The export expat

Ever since I travelled to London for my first trade mission in 2009, there has always been a special place in my heart for this city. Today, over 100,000 Aussies have chosen London as a home and it’s rare not to bump into a fellow expat at one of the many networking events on offer.

By Esther Roberts

Though Australian exporters, for practical reasons, have turned toward Asia for trade opportunities in recent years, they should not discount the UK. Remember, for trade in goods and services, the UK remains Australia’s fifth largest two-way trading partner, our fifth largest export market and our sixth largest source of imports. The UK is also our leading trade partner in Europe, with both Australia and the UK each having a large commercial presence in the other’s country.

From a foreign direct investment (FDI) perspective, 22 per cent of the UK’s FDI offshore goes to Australia, and over the last three years, the UK was the second largest growing investor in Australia, while also remaining our second largest investor.

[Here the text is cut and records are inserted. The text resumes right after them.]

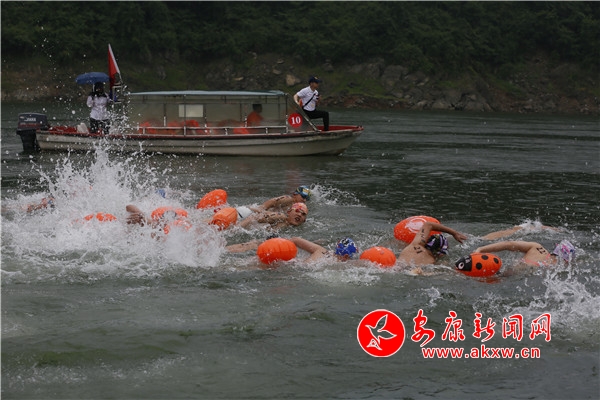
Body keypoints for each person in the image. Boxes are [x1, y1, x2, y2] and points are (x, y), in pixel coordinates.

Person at [226, 236, 359, 263]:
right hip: (291, 269)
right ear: (346, 257)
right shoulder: (339, 266)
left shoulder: (320, 250)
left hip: (291, 263)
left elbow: (295, 239)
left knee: (251, 261)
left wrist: (279, 245)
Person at [397, 221, 468, 267]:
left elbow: (428, 224)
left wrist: (454, 233)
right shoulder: (431, 262)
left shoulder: (416, 244)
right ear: (440, 253)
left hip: (395, 267)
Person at [474, 240, 575, 267]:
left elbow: (509, 244)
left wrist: (481, 249)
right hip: (505, 279)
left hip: (503, 269)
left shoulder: (536, 247)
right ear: (566, 261)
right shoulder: (552, 268)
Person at [238, 202, 309, 231]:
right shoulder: (280, 217)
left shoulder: (292, 226)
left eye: (303, 214)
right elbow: (254, 217)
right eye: (297, 211)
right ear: (289, 212)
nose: (299, 215)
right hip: (243, 214)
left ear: (304, 220)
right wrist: (236, 228)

Notwithstanding the challenges the UK faces with the current Brexit negotiations, now is the ideal time to renew our bilateral trade and investment relationship. For Australian business, this presents an opportunity to consider when planning export strategies. And, if you are thinking of exporting to the UK, these five tips will help you step forward with confidence.

  1. Know your market. Research the business practices in your market and tailor your marketing materials to suit. Small things, like including foreign currencies in your collateral will show customers that you’re serious about exporting. It also makes it easier to negotiate prices faster. If you need support, export marketing funding is available from Australian and state government agencies.

  2. Take advantage of free advice. The TradeStart Network is an extension of Austrade and is an invaluable resource to help navigate your expansion plans. In the UK, people like me can also connect you with many different opportunities. Be sure to check out the possible in-market support via the Austrade and state government websites.

  3. Visit the market, but do your homework. All too often, companies spend up big on trade shows, with the expectation that customers will come to them. This is not the case. Those businesses that have been successful, have planned their trip well in advance, leveraging our office to generate introductions and B2B meetings.

  4. Put yourself in the customer’s shoes. In any business situation, the first question customers ask is ‘what’s in it for me?’. Demonstrate your ability to solve the customer’s problem across all your communications and you will create a greater chance for conversation.

  5. Get your paperwork in order. Creating accurate documentation and paying attention to export procedures are just as critical when exporting to the UK as anywhere else. While you don’t need an import license to import the majority of goods into the UK or the EU, some goods need specific licenses issued by the Import Licensing Branch. The UK Government website is a good starting point; be sure to check the details.